If you have fair or poor credit, you may feel like you can’t see light at the end of the tunnel. After all, you may be in so much debt and facing so many penalties that you can’t imagine having the ability to get caught up, ever. If you want to see your credit score improve, you’ll need to take action and make some changes, and it may take some time to see your scores go back up.
Most Negative Information Lasts 7 Years
When it comes to credit, the most negative information will stay on your credit report for 7 years (10 in some cases), however, the effects of blemishes do lessen as time goes by, so long as new blemishes do not show up. But the idea of waiting 7 to 10 years should not dissuade you. Remember, a poor or fair credit score that lasts indefinitely can cost you a small fortune. Case in point: imagine the cost difference between getting an auto loan for 20% vs. 3%.

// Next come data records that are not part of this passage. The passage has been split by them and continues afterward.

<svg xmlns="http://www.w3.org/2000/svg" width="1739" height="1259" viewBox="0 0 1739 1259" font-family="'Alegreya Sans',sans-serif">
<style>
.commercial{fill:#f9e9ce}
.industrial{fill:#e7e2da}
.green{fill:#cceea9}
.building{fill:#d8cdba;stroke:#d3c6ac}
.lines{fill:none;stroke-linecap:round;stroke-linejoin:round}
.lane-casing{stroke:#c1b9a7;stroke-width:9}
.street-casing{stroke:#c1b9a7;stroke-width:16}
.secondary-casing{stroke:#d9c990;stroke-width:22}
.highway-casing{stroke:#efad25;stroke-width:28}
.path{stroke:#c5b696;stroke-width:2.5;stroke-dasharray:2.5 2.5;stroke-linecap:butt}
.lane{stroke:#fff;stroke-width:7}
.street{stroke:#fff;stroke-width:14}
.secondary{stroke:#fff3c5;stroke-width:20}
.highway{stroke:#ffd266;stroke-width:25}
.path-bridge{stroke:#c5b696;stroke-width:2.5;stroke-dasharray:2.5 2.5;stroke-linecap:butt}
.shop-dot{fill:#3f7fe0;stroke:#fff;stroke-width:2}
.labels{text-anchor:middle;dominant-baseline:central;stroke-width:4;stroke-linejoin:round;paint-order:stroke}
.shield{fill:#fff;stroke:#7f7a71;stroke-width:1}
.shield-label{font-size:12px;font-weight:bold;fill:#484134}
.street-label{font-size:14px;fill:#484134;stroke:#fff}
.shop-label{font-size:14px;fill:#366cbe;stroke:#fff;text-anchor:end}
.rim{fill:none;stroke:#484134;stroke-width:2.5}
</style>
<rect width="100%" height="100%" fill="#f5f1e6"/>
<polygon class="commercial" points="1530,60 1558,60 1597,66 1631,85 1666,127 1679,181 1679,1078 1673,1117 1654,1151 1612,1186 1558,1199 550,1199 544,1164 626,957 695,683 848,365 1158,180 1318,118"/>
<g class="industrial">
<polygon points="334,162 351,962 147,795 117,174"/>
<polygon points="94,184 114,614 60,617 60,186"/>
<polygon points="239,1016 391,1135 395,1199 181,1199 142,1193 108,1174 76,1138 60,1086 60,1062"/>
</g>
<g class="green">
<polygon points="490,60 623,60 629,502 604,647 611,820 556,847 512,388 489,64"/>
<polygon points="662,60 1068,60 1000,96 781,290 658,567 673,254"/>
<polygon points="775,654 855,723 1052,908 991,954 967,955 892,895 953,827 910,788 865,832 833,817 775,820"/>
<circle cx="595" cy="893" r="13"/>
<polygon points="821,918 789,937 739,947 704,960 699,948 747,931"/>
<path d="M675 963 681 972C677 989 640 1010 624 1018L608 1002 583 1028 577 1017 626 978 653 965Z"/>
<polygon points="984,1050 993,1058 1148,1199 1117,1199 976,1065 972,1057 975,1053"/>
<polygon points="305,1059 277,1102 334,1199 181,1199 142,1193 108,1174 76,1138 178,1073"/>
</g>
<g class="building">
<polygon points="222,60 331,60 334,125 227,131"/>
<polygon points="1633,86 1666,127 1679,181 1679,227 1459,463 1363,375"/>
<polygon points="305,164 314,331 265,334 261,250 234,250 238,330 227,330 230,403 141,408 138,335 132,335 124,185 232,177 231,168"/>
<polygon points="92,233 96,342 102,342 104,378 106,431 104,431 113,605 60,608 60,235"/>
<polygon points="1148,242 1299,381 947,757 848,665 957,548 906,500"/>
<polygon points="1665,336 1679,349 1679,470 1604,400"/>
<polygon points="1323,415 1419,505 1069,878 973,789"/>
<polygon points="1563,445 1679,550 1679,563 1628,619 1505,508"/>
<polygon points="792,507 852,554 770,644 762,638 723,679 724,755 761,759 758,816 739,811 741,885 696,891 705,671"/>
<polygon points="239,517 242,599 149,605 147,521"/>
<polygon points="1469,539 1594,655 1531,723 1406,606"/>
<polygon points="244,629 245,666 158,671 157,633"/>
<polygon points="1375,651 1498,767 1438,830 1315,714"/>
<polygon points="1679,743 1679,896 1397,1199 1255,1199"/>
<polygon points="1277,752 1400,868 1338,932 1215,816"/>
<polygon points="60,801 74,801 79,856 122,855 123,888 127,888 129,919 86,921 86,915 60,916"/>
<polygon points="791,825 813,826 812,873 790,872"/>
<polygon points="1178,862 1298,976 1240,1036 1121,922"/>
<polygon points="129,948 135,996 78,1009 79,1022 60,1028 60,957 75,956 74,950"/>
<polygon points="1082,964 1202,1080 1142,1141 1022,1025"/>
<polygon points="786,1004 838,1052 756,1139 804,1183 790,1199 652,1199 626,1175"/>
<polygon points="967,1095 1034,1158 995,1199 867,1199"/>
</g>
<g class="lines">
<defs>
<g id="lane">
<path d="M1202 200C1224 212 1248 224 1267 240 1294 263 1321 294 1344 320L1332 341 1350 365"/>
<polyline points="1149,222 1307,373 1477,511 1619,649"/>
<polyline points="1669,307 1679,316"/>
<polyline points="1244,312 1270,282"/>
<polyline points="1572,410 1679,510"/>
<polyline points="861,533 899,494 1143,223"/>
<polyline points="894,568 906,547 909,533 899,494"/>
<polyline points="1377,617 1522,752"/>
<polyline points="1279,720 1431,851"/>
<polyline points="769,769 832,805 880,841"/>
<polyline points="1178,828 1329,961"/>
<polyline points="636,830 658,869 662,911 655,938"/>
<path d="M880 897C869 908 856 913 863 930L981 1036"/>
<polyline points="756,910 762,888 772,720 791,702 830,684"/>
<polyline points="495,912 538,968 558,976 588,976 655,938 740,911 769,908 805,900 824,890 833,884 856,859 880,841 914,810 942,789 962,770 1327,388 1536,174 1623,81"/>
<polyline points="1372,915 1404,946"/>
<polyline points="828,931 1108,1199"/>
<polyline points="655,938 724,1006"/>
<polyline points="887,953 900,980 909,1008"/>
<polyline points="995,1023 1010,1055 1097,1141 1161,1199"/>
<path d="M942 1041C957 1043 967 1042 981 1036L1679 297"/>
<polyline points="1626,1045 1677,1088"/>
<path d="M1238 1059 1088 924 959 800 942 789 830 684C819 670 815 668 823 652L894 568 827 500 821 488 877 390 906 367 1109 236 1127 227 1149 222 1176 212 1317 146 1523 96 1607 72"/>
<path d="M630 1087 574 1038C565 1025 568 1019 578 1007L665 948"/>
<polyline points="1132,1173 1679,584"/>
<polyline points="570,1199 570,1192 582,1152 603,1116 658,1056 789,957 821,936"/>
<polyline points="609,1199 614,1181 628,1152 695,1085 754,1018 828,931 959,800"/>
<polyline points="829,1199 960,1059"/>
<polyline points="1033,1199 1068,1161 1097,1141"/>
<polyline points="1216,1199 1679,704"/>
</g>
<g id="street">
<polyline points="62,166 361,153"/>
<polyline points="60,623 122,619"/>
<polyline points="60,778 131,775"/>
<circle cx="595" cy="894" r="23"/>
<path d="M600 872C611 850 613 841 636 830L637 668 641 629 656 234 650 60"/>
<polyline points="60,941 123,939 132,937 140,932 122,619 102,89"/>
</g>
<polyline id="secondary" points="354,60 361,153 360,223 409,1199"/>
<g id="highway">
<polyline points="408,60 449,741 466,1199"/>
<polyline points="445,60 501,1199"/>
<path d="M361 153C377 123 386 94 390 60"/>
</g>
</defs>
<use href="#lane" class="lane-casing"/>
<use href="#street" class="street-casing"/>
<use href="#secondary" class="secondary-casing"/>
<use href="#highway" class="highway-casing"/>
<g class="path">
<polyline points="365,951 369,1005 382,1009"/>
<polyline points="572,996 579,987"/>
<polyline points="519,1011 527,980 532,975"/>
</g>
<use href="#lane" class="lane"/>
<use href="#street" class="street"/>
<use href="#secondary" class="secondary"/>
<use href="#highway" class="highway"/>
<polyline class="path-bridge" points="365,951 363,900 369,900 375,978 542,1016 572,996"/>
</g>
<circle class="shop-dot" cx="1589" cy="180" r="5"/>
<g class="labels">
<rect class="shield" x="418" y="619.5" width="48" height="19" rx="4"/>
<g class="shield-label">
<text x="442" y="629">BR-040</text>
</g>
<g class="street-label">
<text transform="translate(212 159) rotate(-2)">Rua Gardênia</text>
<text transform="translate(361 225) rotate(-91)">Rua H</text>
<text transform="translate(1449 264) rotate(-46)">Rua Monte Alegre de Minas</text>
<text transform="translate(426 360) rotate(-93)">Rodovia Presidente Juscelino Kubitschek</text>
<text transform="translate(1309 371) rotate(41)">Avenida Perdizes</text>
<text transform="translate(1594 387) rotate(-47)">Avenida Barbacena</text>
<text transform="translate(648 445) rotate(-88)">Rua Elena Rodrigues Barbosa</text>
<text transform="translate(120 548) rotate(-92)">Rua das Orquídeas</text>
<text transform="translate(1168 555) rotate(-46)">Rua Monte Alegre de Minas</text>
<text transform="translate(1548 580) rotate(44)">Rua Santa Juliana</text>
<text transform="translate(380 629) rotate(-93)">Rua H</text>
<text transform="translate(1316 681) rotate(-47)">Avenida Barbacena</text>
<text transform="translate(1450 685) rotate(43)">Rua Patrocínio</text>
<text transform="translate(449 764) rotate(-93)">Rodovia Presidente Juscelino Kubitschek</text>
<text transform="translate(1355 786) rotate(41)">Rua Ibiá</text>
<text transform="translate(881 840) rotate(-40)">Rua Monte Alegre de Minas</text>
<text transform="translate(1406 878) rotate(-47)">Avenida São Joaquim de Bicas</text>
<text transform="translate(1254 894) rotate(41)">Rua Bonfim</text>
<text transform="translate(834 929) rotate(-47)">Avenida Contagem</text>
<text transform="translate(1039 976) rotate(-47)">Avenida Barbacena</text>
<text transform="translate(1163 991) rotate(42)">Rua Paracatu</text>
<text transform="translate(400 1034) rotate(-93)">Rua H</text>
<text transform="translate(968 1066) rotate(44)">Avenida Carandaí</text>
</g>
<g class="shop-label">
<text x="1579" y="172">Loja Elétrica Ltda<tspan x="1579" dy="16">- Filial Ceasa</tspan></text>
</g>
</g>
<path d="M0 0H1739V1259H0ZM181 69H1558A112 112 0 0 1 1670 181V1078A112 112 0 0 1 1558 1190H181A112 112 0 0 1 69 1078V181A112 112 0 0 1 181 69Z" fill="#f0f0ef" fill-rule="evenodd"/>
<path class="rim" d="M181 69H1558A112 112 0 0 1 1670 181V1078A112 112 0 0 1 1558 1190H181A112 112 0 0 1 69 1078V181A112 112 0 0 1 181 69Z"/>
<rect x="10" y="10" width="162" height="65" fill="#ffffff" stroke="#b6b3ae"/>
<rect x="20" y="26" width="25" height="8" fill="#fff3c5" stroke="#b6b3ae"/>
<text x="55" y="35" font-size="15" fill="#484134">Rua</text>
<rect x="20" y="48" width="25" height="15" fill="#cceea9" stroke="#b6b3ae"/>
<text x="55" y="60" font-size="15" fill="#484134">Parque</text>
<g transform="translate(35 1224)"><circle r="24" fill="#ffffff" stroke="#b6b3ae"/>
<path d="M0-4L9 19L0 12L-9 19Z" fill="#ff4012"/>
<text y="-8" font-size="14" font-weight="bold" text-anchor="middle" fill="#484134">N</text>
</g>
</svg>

Over the course of your life, having a bad credit score for years, if not decades, can cost you thousands of extra dollars. That’s shocking, but it’s also a reality check. A bad credit score means all of these things and more:
- Higher interest auto loans
- Higher interest home loans
- Higher interest credit cards
- Higher car insurance payments
Bad credit not only costs you money, but it can affect your major life goals, like going back to school, buying your own home, paying for your child’s college education, taking annual vacations with your family, and even retiring when you want to. Why? One key reason is that you’re throwing so much money away on extra interest.
Are you saddled with bad debt and is your credit score undesirable? The good news is you don’t have to be stuck with bad credit for life. In fact, many debtors are able to file for Chapter 7 or Chapter 13 relief, and as a result, they rebuild their credit much faster than if they had never filed bankruptcy, to begin with.